Des réparations doivent être payées pour la traite négrière. Aucune somme d’argent ne compensera jamais ces horreurs, mais cela montrerait que le mal a été perpétré, que des millions d’Africains productifs ont été arrachés à l’étreinte de notre continent et mis au travail dans les Amériques et dans les Caraïbes sans compensation pour leurs efforts et leur travail.

 

S’il y a des hésitations dans certains esprits sur le paiement des réparations, cela vaut la peine, car, lorsque l’esclavage a été aboli, les propriétaires d’esclaves ont été indemnisés pour la perte des esclaves, car les êtres humains étaient étiquetés comme des biens, considérés comme des marchandises. C’est certainement une question à laquelle le monde doit faire face et ne peut plus l’ignorer. L’UA a autorisé le GHANA à tenir une conférence mondiale sur la question en novembre à Accra. C’est probablement aussi le moment de revenir sur le sujet épineux des flux financiers illicites hors du continent africain. Je fais référence au rapport du groupe présidé par le très respecté ancien président sud-africain, Thabo Mbeki, sur les flux illicites de fonds en provenance d’Afrique, qui indique que l’Afrique perd chaque année plus de quatre-vingt-huit milliards de dollars des États-Unis (88 milliards de dollars) par le biais de sorties financières illicites. Oui, cet argent doit également être restitué au Continent. Il est difficile de comprendre pourquoi les pays bénéficiaires se contentent de conserver de tels fonds et se contentent de qualifier de corrompus les pays d’où proviennent ces fonds.
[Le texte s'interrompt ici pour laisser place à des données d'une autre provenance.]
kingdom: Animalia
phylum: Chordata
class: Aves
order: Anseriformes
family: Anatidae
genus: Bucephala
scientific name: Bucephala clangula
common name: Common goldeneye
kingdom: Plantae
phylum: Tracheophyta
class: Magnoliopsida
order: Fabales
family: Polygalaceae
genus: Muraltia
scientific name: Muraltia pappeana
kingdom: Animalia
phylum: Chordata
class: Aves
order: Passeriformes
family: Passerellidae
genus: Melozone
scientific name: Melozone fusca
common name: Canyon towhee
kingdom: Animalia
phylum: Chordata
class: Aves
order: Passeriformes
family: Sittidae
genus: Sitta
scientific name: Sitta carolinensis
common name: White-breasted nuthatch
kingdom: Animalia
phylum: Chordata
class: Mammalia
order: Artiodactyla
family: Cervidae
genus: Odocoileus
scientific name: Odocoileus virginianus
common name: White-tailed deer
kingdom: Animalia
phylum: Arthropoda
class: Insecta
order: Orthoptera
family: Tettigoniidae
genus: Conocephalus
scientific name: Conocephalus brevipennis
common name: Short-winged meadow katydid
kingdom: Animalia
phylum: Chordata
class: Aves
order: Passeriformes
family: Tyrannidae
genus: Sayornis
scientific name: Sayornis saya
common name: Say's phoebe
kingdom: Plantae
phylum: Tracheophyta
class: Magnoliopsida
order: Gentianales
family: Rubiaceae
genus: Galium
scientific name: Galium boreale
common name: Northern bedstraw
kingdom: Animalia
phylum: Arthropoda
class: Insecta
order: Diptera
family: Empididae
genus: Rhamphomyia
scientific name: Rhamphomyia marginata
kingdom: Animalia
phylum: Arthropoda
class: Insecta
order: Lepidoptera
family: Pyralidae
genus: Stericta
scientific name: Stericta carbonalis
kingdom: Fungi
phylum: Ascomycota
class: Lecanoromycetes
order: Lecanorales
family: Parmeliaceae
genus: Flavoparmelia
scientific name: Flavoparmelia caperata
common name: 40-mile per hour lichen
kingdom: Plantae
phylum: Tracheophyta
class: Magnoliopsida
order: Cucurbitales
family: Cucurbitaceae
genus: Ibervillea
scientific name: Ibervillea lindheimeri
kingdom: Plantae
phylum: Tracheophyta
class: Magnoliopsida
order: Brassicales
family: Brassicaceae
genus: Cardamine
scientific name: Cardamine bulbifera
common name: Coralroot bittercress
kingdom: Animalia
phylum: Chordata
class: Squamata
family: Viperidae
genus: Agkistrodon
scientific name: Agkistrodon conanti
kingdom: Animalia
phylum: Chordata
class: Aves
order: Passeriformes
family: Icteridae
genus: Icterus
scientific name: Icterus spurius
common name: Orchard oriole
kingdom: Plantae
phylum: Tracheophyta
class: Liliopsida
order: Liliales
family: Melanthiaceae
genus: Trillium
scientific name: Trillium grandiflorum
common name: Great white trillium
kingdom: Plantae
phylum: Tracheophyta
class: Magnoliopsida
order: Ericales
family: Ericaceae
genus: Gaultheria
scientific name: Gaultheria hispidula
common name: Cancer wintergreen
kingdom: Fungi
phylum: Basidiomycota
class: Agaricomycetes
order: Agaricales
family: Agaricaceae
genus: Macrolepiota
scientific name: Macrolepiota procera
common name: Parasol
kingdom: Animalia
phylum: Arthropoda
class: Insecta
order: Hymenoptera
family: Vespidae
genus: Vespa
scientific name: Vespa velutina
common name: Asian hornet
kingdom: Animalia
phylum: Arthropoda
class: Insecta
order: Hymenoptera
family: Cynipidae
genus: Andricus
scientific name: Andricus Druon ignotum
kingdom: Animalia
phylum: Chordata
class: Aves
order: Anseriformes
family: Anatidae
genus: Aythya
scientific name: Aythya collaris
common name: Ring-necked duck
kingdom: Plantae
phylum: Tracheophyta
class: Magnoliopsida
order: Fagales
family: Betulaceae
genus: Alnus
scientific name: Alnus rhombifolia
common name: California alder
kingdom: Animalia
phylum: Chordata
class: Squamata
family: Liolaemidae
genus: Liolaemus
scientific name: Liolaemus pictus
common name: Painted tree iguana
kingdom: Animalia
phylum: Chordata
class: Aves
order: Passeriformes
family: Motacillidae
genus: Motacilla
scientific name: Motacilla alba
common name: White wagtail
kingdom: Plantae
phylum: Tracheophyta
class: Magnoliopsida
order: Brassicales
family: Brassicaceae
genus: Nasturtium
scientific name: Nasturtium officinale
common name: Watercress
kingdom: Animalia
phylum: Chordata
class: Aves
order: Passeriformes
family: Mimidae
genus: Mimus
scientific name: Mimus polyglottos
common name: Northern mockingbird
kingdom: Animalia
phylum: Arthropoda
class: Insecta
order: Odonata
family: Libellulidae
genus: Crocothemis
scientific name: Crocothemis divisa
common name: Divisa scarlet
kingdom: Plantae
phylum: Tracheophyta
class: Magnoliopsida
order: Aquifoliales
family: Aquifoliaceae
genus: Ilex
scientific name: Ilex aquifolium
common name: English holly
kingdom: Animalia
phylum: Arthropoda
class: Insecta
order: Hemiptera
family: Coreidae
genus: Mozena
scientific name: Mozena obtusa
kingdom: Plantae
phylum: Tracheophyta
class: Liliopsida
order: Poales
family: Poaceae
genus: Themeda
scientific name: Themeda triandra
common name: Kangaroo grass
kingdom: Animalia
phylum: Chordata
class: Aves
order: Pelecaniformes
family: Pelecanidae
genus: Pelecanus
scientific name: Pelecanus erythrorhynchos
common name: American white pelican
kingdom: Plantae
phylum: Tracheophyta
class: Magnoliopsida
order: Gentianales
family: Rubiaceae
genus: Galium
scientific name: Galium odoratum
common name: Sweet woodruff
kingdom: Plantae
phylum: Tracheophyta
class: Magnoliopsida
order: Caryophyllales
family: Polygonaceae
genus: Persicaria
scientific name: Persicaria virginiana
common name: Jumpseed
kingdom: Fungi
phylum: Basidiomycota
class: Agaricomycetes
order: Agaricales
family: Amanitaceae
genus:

Je pense qu’un groupe de travail conjoint de la Commission de l’Union africaine et du Secrétariat de l’OCDE, sous les auspices de l’ONU, devrait être chargé de trouver des moyens de mettre un terme à ces flux sortants préjudiciables.
Monsieur le Président, avant la pandémie, nous, comme beaucoup d’autres régions du monde, faisions des progrès dans la réalisation des dix-sept (17) ODD, et nous avions de bonnes raisons de croire que nous atteindrions l’objectif de 2030.

 

 

Aujourd’hui, le bilan de notre performance n’est pas très brillant. La plupart des vingt et un (21) objectifs désignés pour être atteints d’ici 2020 n’ont pas été atteints, et nous ne sommes pas en bonne voie pour atteindre de nombreux autres objectifs d’ici 2030. Selon le rapport sur les ODD de 2023, seulement douze pour cent (12 %) des cibles des ODD sont en passe d’être atteintes. Les progrès sur cinquante pour cent (50 %) des objectifs sont faibles. Le plus décevant est que nous avons bloqué ou reculé de plus de trente pour cent (30 %) des objectifs. Nous devons accélérer l’action sur l’ensemble du projet.

 

Avoir Monsieur le Président, il est dans nos capacités de renverser la situation. Un bon début serait d’apporter les changements nécessaires aux structures de notre organisation ; nous pourrons alors rétablir la confiance et raviver la solidarité mondiale. Merci pour votre attention.